À l’occasion de quoi ?
La réélection du Président. »
« Où tu vas ?
Je vais voir Hamed. Sa famille est venue le voir.
Marwan a parlé avec lui.
Ses nouvelles sont bonnes.
Il paraît qu’il a des détails sur l’amnistie.
Personne n’a de détails. »
« Tu as du nouveau sur l’amnistie ?
Tu y as cru toi, à cette amnistie ?
J’ai essayé de ne pas y penser
mais j’y suis pas arrivé.
Qui peut ne pas penser à son sort ?
C’est dur d’attendre.
Ça tu l’as dit ! »
« Elle tarde, cette amnistie.
Elle ne sera pas promulguée avant la fin
des vacances judiciaires.
Elle ne sera pas promulguée avant le début
de la session de l’Assemblée du peuple.
On parie ?
Tope là ! »
« Tu es bizarre. Tous les signes confirment
la promulgation d’une amnistie : l’occasion,
le transfert de beaucoup de détenus de la prison de Saram, l’étude des dossiers de la prison, le recensement qu’a fait l’administration pénitentiaire, l’information publiée dans la presse des pays voisins sur l’imminence chez nous d’une amnistie générale.
Notre presse à nous n’a publié aucune information de ce genre.
Chez nous il n’y a pas de presse.
Notre presse, c’est un clairon dans lequel souffle la bureaucratie. Elle bat le tambour le jour d’après, une fois que l’amnistie est promulguée. Notre presse voit ce qui est déjà arrivé, elle ne prévoit rien de ce qui va arriver.
Bien sûr qu’il y aura une amnistie,
mais nous ne serons pas dedans.
Pourquoi ça ?
Le gouvernement nous en veut.
Pourquoi ?
Il a dit des mensonges et il y a cru.
Et il ne reviendra pas dessus. »
« J’ai rêvé que je sortais de prison.
En période d’amnistie on rêve plus.
Mon rêve est véridique.
Dieu le veuille. »
« S’il te plaît, ne me parle pas de l’amnistie.
Tu as vu ce qui m’est arrivé à la dernière amnistie ?
Tu es bête. Il faut toujours que tu lances des jurons et des insultes quand tu ne fais pas partie de l’amnistie.
Mon cher, je ne vais pas parler de l’amnistie,
je n’ai pas l’intention de m’attirer des malheurs pour me répandre après en insultes et en jurons.

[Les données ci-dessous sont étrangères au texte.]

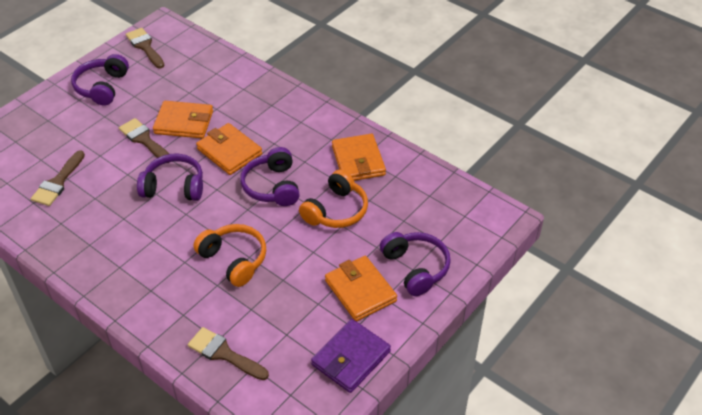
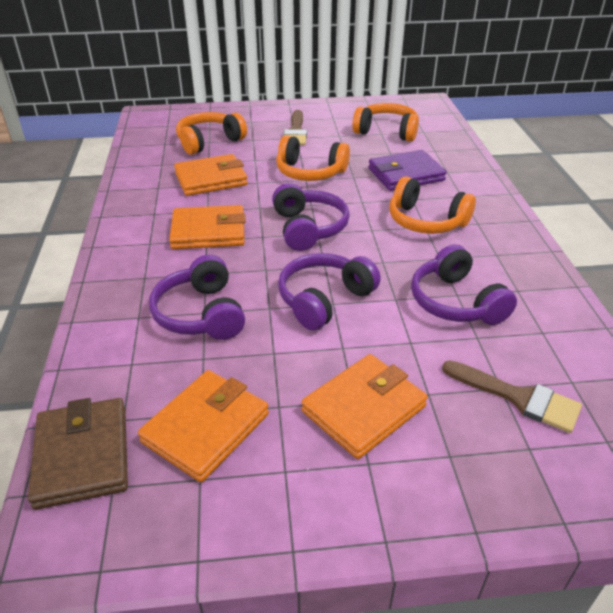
brown brush: [31,150,85,206] [119,118,169,163] [126,28,164,68] [188,327,269,380] = 4 -> [283,110,307,145] [442,361,582,433] = 2
brown wallet: none = 0 -> [28,398,128,510] = 1
orange headphones: [193,224,266,287] [299,170,368,228] = 2 -> [176,112,247,155] [276,135,350,181] [352,103,419,142] [389,176,476,234] = 4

L’amnistie est une bonne chose. Même si on n’est pas dedans, pendant un certain temps ça fera du bien de plus être les uns sur les autres. »
[…]
« Si l’amnistie est promulguée,
qu’est-ce qu’on fera ?
Quoi qu’on fasse, ce sera toujours mieux
que la prison.
C’est ce qu’on pense quand on est ici.
La sobriété est une richesse.
Satan ouvre les yeux de l’homme sur les chemins pour en finir avec la misère, celui qui est sobre ne voit pas ces chemins-là.

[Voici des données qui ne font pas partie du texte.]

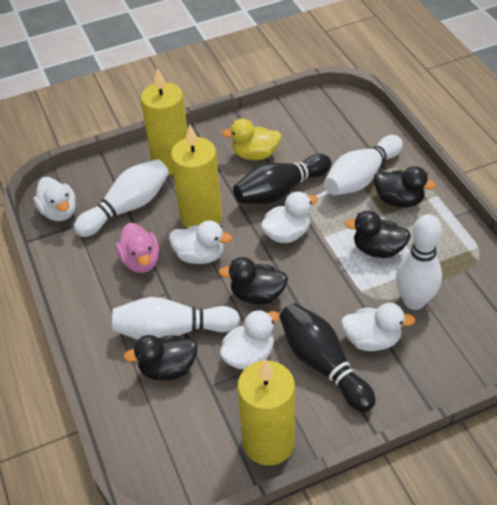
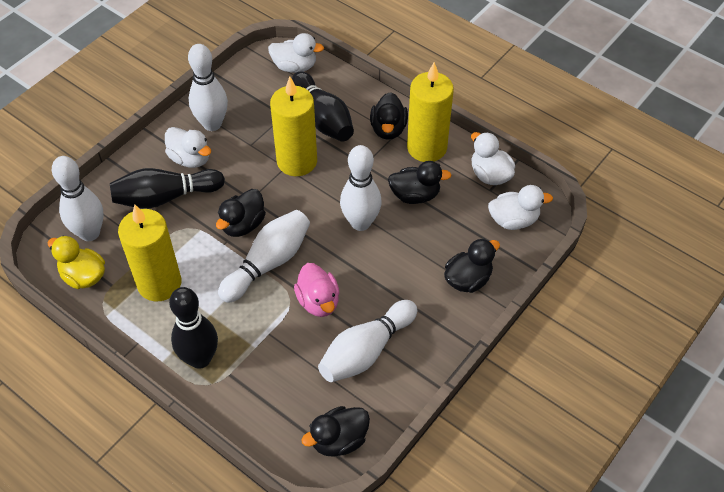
black bowling pin: [233,154,331,204] [279,303,376,412] = 2 -> [110,168,225,209] [169,287,218,369] [292,72,354,141] = 3
black duck: [124,335,197,381] [219,257,288,305] [345,211,411,258] [374,166,436,208] = 4 -> [216,189,266,237] [302,406,370,457] [370,92,408,140] [388,161,451,204] [444,238,500,293] = 5
white bowling pin: [74,159,169,237] [112,297,240,339] [324,135,403,195] [396,214,442,310] = 4 -> [52,156,103,241] [188,44,228,131] [218,210,310,303] [318,300,417,382] [340,145,381,231] = 5
white duck: [33,177,76,221] [169,221,232,264] [220,310,280,369] [260,191,318,243] [341,303,415,351] = 5 -> [165,127,211,168] [268,33,324,73] [471,132,515,185] [488,185,553,230] = 4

Y a-t-il une plus grande misère que la prison ?
La vie est une aventure. Combien sont entrés en prison de ceux-là qui ont marché dans les chemins de Satan ?
Toi et moi.
Et d’autres que nous jouissent de l’argent illicite.
S’ils échappent au châtiment dans ce monde, ils n’échapperont pas au châtiment dans l’au-delà.

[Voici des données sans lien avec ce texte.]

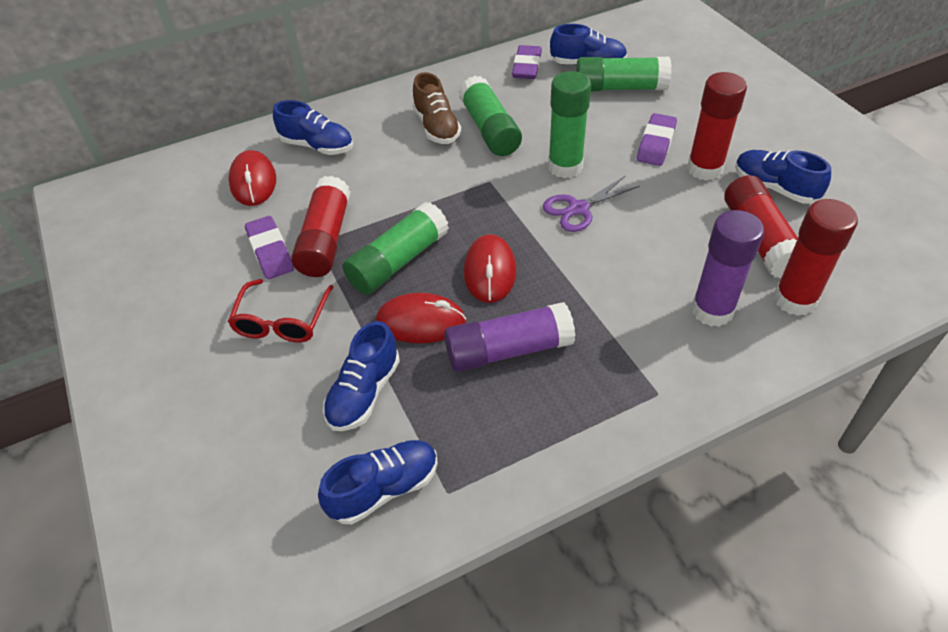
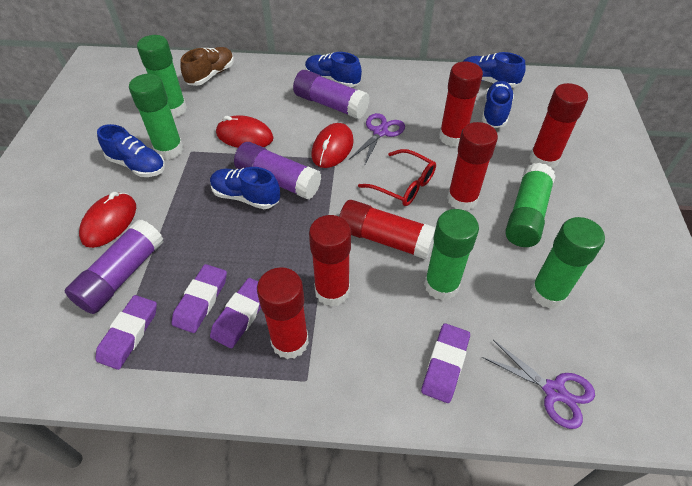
green glue stick: [343,202,449,295] [459,76,522,156] [548,71,591,178] [576,57,672,91] = 4 -> [129,74,184,160] [137,35,187,118] [424,209,479,301] [505,163,555,247] [530,217,605,309] = 5
purple eraser: [245,216,294,279] [512,45,542,79] [637,113,677,166] = 3 -> [95,295,157,370] [172,264,227,333] [210,278,261,348] [421,323,470,403] = 4
purple glue stick: [444,302,576,372] [691,210,764,327] = 2 -> [65,219,164,314] [234,142,321,199] [293,70,369,119] = 3
purple scissors: [543,175,640,232] = 1 -> [349,113,405,166] [482,340,595,429] = 2
red glue stick: [291,176,351,277] [687,72,747,181] [724,175,798,278] [774,199,858,316] = 4 -> [257,267,309,359] [309,215,351,307] [339,200,436,260] [439,61,483,147] [447,122,498,211] [529,83,588,169] = 6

Nous, on est dans ce bas monde.
Ce bas monde est une course.
Et après lui : le néant.
Pourquoi ça le néant ?
Et pourquoi y aurait pas le néant ?
Ça c’est le secret de l’existence.
Quel secret ?
Je sais pas. Mais pourquoi il faudrait que
ce qu’il y a après la mort ce soit le néant ?
C’est la logique de l’existence.
Fiche-moi la paix avec ta logique.
Tu me fatigues. »
« Depuis quand tu écoutes les informations ?
Je guette l’annonce de l’amnistie
ou des nouvelles là-dessus.
Allez on s’en va. On en entendra parler
quand elle sera promulguée.
Assieds-toi une minute. »
Les marques de déception passèrent sur ses traits après qu’il eut entendu les titres. Il alla aux toilettes. Il se lava le visage pour essayer d’en arracher le voile transparent de la déception. Il n’y parvint pas. Il me suivit dans la cour et nous nous pliâmes au rituel de la promenade du soir, en rond, comme nous avions l’habitude de le faire chaque jour.
Des clameurs, des applaudissements, la ruée vers le poste de radio, puis la consternation. Les rêves se dissipèrent, et les espoirs, et le salut, en quelques heures. Il s’ensuivit de la joie chez une petite minorité, du soulagement chez une minorité plus grande, et de la frustration chez la grande majorité. Certains se rendirent coupables d’insultes, ce que punissait la loi. Ce fut la part qui lui échut de l’amnistie générale.
[#1] Une des dix-huit nouvelles parues dans La Charrette d’infamie, éd. Bernard Campiche, 2013, traduites par Elisabeth Horem.